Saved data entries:
= Beginning of Section =
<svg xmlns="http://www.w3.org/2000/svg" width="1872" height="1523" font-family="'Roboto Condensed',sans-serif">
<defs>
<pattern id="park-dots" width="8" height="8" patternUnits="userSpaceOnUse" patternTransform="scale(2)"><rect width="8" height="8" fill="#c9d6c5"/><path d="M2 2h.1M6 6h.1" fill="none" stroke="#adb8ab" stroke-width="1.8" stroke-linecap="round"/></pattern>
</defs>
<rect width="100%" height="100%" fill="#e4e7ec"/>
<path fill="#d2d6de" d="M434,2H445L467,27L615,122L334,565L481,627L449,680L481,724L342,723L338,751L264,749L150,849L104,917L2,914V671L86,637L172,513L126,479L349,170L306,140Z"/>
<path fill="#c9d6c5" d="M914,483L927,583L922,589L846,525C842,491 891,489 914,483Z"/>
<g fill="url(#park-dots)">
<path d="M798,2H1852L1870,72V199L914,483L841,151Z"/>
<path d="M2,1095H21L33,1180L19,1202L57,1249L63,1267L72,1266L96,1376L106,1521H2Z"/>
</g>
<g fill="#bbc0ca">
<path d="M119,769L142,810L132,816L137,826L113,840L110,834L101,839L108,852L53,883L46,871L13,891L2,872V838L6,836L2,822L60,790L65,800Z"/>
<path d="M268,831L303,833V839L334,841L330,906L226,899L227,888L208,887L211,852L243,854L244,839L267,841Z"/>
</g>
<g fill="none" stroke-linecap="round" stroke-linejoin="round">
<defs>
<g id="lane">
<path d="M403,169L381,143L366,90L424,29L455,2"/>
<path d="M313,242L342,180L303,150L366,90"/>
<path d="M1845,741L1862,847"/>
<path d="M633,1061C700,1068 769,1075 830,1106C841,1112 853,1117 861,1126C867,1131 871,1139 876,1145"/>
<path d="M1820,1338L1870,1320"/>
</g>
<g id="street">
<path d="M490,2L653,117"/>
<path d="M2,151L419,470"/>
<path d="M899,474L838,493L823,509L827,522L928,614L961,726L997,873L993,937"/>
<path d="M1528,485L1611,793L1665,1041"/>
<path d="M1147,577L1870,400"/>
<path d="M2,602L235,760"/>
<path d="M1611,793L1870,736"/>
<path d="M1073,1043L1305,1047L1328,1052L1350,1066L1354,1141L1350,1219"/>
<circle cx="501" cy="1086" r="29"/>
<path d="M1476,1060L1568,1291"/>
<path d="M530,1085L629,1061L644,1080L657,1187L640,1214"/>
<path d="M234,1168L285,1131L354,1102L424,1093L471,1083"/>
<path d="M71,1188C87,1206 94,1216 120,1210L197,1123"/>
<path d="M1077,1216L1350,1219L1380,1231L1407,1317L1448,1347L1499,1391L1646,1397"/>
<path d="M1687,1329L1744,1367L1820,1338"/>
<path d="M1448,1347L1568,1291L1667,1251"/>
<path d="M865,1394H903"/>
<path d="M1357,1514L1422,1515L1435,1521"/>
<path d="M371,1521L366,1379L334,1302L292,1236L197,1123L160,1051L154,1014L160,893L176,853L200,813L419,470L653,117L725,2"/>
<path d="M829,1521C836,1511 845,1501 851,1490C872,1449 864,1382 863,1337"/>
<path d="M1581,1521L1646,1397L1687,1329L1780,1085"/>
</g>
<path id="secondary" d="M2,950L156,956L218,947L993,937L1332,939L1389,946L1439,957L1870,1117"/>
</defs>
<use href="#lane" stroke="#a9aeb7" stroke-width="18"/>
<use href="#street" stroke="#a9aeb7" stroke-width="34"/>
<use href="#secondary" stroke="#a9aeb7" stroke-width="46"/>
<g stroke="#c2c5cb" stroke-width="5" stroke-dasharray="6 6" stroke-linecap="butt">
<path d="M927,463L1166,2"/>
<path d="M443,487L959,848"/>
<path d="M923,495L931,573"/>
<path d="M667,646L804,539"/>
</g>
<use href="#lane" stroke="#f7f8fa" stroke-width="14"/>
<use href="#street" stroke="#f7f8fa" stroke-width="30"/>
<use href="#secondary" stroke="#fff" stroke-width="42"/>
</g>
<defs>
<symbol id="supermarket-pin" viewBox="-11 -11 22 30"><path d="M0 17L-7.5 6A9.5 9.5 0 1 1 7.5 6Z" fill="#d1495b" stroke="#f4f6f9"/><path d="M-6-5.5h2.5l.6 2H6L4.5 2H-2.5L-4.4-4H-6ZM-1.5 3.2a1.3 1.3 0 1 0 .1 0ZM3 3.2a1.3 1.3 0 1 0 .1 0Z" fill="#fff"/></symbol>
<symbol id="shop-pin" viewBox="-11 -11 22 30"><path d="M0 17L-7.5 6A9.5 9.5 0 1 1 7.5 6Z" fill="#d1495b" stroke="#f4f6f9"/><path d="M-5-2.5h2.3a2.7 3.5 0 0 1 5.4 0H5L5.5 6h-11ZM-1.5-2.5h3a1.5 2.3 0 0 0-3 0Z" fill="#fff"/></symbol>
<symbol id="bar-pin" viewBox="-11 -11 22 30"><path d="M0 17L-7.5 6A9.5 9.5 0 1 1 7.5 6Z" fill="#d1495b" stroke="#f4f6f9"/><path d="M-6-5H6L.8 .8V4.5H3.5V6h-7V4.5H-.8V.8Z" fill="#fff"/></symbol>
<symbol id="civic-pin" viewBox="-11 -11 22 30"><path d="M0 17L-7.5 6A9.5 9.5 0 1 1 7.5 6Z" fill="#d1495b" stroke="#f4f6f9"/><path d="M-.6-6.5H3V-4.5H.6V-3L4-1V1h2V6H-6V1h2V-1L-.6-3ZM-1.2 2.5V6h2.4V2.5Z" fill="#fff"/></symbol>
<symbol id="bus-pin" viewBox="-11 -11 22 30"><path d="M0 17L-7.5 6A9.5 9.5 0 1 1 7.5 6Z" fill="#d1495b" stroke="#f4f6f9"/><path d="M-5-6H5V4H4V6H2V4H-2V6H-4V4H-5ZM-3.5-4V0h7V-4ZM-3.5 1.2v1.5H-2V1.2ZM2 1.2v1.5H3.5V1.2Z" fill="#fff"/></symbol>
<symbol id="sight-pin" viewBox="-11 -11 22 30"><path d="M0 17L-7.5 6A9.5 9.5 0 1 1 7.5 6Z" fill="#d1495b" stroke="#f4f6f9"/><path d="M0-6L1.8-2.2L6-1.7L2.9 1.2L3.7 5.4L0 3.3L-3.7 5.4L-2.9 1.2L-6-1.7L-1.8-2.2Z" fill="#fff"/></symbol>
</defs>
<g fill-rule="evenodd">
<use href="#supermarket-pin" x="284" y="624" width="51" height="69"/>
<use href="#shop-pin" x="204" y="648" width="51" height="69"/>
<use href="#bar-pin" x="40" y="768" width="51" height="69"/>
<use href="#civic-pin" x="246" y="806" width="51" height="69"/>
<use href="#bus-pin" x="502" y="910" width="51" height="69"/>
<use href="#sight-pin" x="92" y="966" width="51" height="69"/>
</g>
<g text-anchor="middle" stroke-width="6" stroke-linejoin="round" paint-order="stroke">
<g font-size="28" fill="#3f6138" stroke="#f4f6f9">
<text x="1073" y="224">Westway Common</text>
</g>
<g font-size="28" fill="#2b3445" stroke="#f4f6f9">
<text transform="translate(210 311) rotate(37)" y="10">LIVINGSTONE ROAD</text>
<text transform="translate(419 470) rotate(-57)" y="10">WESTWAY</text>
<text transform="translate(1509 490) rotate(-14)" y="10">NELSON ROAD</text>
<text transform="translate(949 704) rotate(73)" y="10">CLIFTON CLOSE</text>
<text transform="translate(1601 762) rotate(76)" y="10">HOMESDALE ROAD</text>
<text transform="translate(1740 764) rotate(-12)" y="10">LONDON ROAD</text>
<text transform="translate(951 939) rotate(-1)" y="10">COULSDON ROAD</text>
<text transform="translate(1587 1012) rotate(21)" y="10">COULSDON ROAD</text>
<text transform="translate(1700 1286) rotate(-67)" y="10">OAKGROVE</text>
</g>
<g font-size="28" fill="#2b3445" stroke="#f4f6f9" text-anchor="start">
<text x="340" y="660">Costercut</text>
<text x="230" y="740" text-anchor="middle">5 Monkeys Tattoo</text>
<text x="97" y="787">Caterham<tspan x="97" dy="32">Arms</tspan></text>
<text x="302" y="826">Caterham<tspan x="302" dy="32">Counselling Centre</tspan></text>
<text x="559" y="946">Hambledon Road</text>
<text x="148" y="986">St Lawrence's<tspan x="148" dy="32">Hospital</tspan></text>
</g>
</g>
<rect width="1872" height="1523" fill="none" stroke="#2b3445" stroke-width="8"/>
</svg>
= End of Section =
**WHAT YOU SHOULD DO:**
Please find the lines in the data that contain the word "street" and copy them.

**ANSWER TO THIS PROBLEM:**
<g id="street">
<use href="#street" stroke="#a9aeb7" stroke-width="34"/>
<use href="#street" stroke="#f7f8fa" stroke-width="30"/>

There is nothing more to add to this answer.